Maintenant, je savais ce qu'il fallait faire. Je ne savais pas où aller, mais je savais ce qu'il fallait faire. Marcher, marcher, peut être même courir. Le plus loin possible. Pour ne pas que l'on me retrouve. Mais pour que j'oublie également. Le plus loin et le plus vite possible. Marcher dans la rue, d'un pas rapide et assuré. Le regard fixé droit devant, comme unique but l'horizon. C'était poétique et j'y aurais presque cru. Seulement, sans chaussure, on ne va pas si loin que l'on voudrait l'espérer. Non, sans chaussure, on commence très vite à tituber parce qu'on s'est planté une connerie dans le pied ou qu'une ampoule vient d'éclater. Et c'est ainsi que s'est achevé ma fuite qui semblait pourtant merveilleuse.
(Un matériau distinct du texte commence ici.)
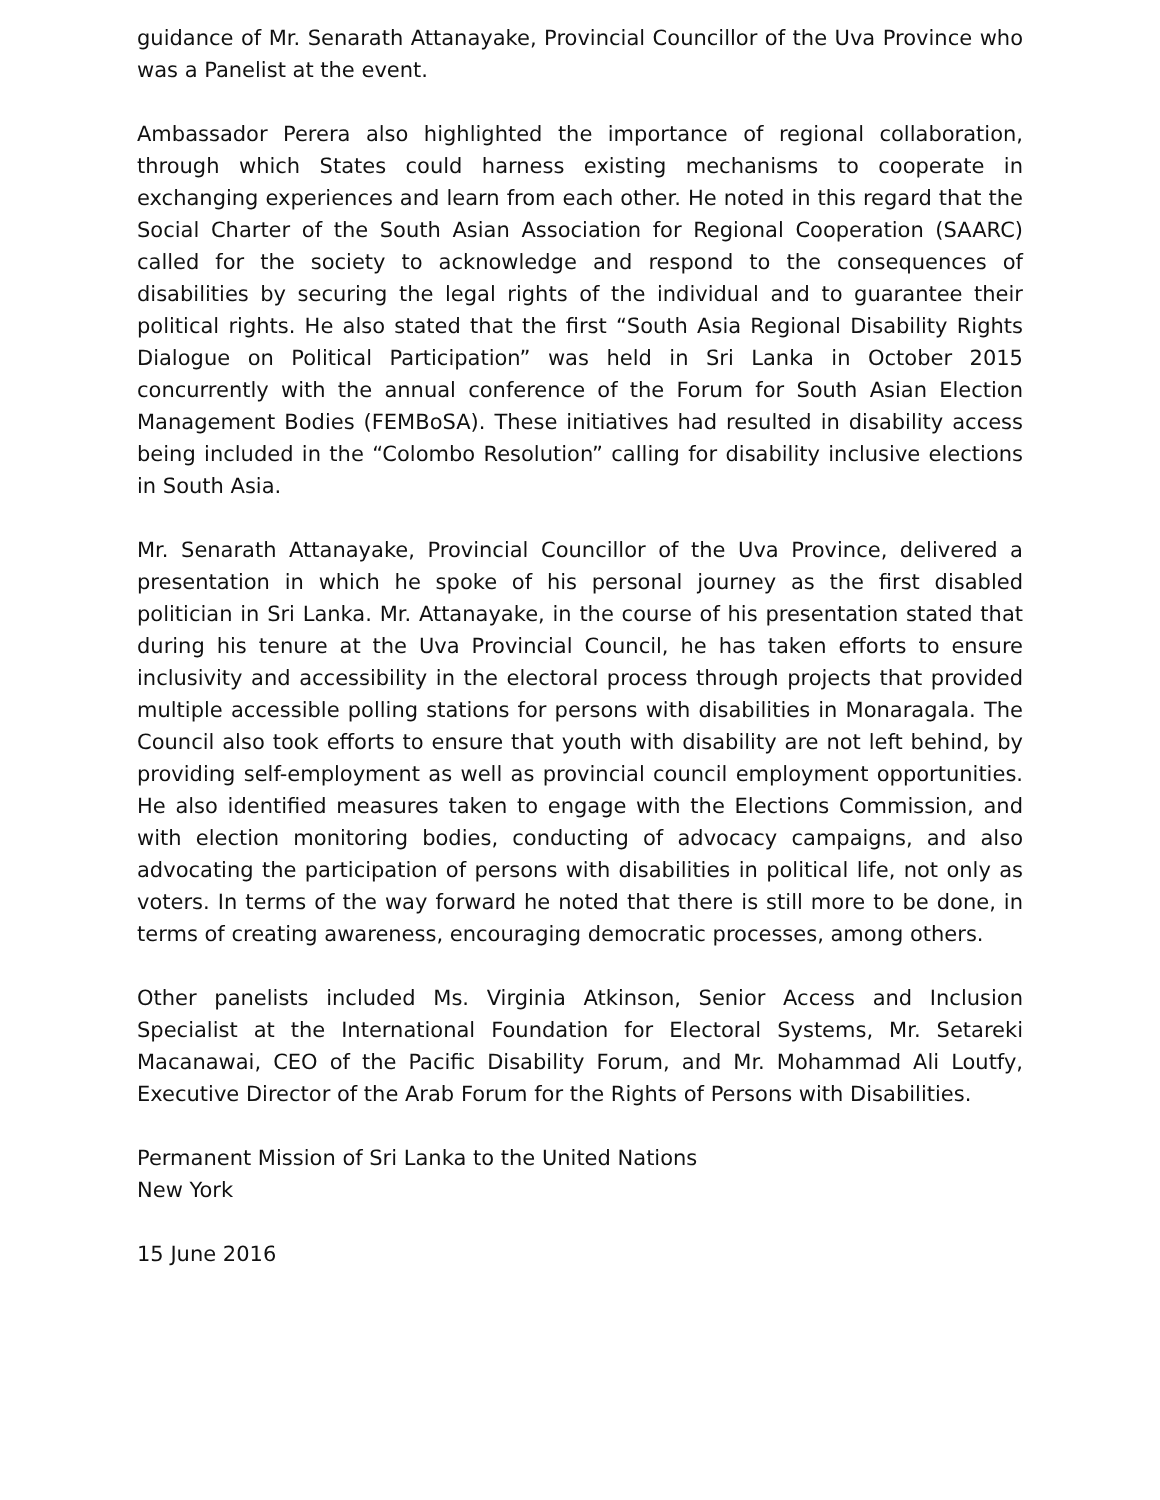guidance of Mr. Senarath Attanayake, Provincial Councillor of the Uva Province who was a Panelist at the event.
Ambassador Perera also highlighted the importance of regional collaboration, through which States could harness existing mechanisms to cooperate in exchanging experiences and learn from each other. He noted in this regard that the Social Charter of the South Asian Association for Regional Cooperation (SAARC) called for the society to acknowledge and respond to the consequences of disabilities by securing the legal rights of the individual and to guarantee their political rights. He also stated that the first “South Asia Regional Disability Rights Dialogue on Political Participation” was held in Sri Lanka in October 2015 concurrently with the annual conference of the Forum for South Asian Election Management Bodies (FEMBoSA). These initiatives had resulted in disability access being included in the “Colombo Resolution” calling for disability inclusive elections in South Asia.
Mr. Senarath Attanayake, Provincial Councillor of the Uva Province, delivered a presentation in which he spoke of his personal journey as the first disabled politician in Sri Lanka. Mr. Attanayake, in the course of his presentation stated that during his tenure at the Uva Provincial Council, he has taken efforts to ensure inclusivity and accessibility in the electoral process through projects that provided multiple accessible polling stations for persons with disabilities in Monaragala. The Council also took efforts to ensure that youth with disability are not left behind, by providing self-employment as well as provincial council employment opportunities. He also identified measures taken to engage with the Elections Commission, and with election monitoring bodies, conducting of advocacy campaigns, and also advocating the participation of persons with disabilities in political life, not only as voters. In terms of the way forward he noted that there is still more to be done, in terms of creating awareness, encouraging democratic processes, among others.
Other panelists included Ms. Virginia Atkinson, Senior Access and Inclusion Specialist at the International Foundation for Electoral Systems, Mr. Setareki Macanawai, CEO of the Pacific Disability Forum, and Mr. Mohammad Ali Loutfy, Executive Director of the Arab Forum for the Rights of Persons with Disabilities.
Permanent Mission of Sri Lanka to the United Nations
New York
15 June 2016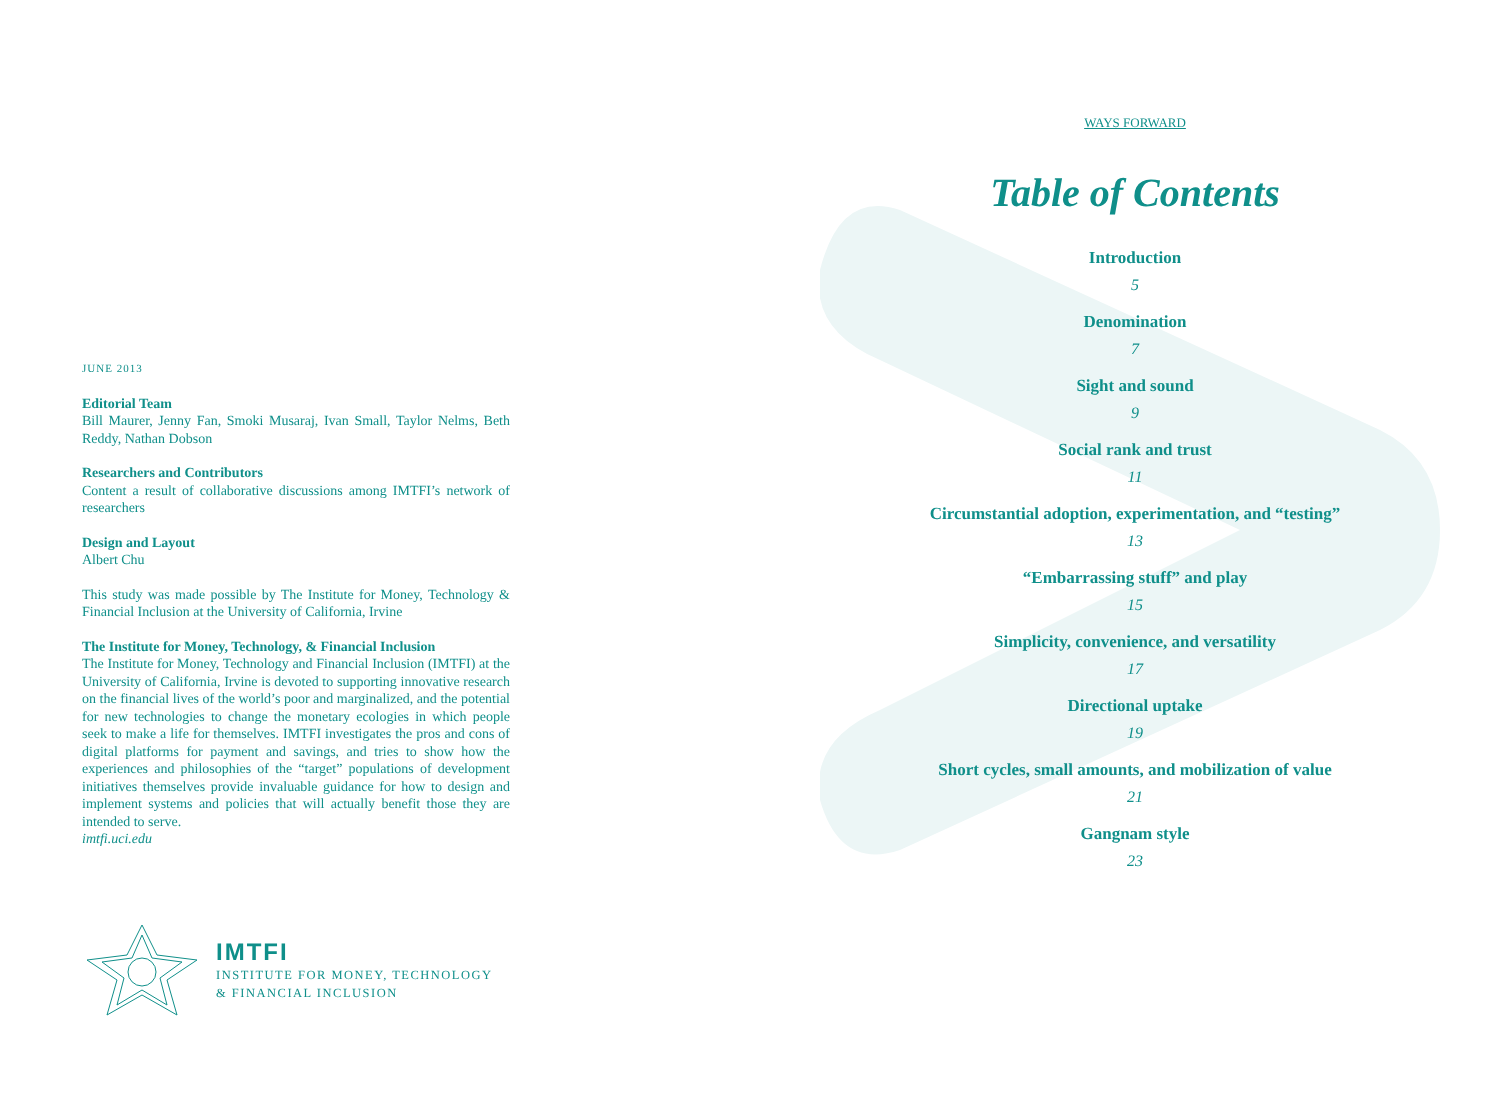JUNE 2013
Editorial Team
Bill Maurer, Jenny Fan, Smoki Musaraj, Ivan Small, Taylor Nelms, Beth Reddy, Nathan Dobson
Researchers and Contributors
Content a result of collaborative discussions among IMTFI’s network of researchers
Design and Layout
Albert Chu
This study was made possible by The Institute for Money, Technology & Financial Inclusion at the University of California, Irvine
The Institute for Money, Technology, & Financial Inclusion
The Institute for Money, Technology and Financial Inclusion (IMTFI) at the University of California, Irvine is devoted to supporting innovative research on the financial lives of the world’s poor and marginalized, and the potential for new technologies to change the monetary ecologies in which people seek to make a life for themselves. IMTFI investigates the pros and cons of digital platforms for payment and savings, and tries to show how the experiences and philosophies of the “target” populations of development initiatives themselves provide invaluable guidance for how to design and implement systems and policies that will actually benefit those they are intended to serve.
imtfi.uci.edu
IMTFI
INSTITUTE FOR MONEY, TECHNOLOGY
& FINANCIAL INCLUSION
WAYS FORWARD
Table of Contents
Introduction
5
Denomination
7
Sight and sound
9
Social rank and trust
11
Circumstantial adoption, experimentation, and “testing”
13
“Embarrassing stuff” and play
15
Simplicity, convenience, and versatility
17
Directional uptake
19
Short cycles, small amounts, and mobilization of value
21
Gangnam style
23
Avec un bout de verre planté dans le pied. Assez grand pour vous faire saigner. Assez petit pour que vous ne puissiez pas le repérer et le retirer de la plaie. La petite saleté qui s'enfonce plus profondément à chacun de vos pas et vous fait souffrir davantage.

J'ai presque pensé retourner à l'hôpital pour me faire soigner. Mais comme je n'avais pas envie de me refaire les quinze minutes de marche infernale que j'avais entamé, je suis rentré dans le premier établissement encore ouvert dans la rue où je me trouvais. C'était un bar. Tout ce qu'il y avait de plus typique, avec son zinc sur lequel s'agglutine les habitués, plein de bouteilles que personne n'ouvrira jamais en guise de décor, et des petites tables totalement abandonnées dans le coin le plus sombre du bar.

En poussant la porte, tout le monde m'a regardé. Et j'ai tenté de faire belle figure. Moi, avec mes fringues pourries, sans chaussures, mais en chaussettes sales et légèrement ensanglantées, j'ai souris et j'ai demandé à voix haute un café. Le barman m'a regardé comme la sous-merde que j'étais et m'a répondu qu'on ne faisait pas de boisson chaude à cette heure-ci. Alors, tout penaud, je me suis rabattu sur une bière et je me suis installé sur une table. Dans le coin le plus sombre possible, histoire qu'on ne me repère pas, voir même, que l'on m'oublie complètement. Mais ça n'a pas fonctionné puisqu'au bout d'une demi-heure à siroter paisiblement ma bière déjà vide, le barman est venu à ma table et m'a demandé de le payer. Une notion que j'avais complètement oublié sur le coup. Payer pour boire un coup dans un bar. Une notion dont j'espère que le comateux avait totalement prévu en garnissant les poches de son pantalon de billets. Manque de chance, elles étaient vides. Jockey Full of Bourbon retentissait dans le bar, tandis que moi, je me faisais éjecter à grand renfort de coups. Et c'était con, parce que j'adorais cette chanson.

RebootGyal
RebootGyal
Niveau 10
08 juillet 2010 à 16:57:39

R et J c'est pour Roméo et Juliette j'imagine ? :)

SophyErzengeI
SophyErzengeI
Niveau 6
31 juillet 2010 à 00:35:05

Même pas, je n'avais d'ailleurs jamais fait le rapprochement.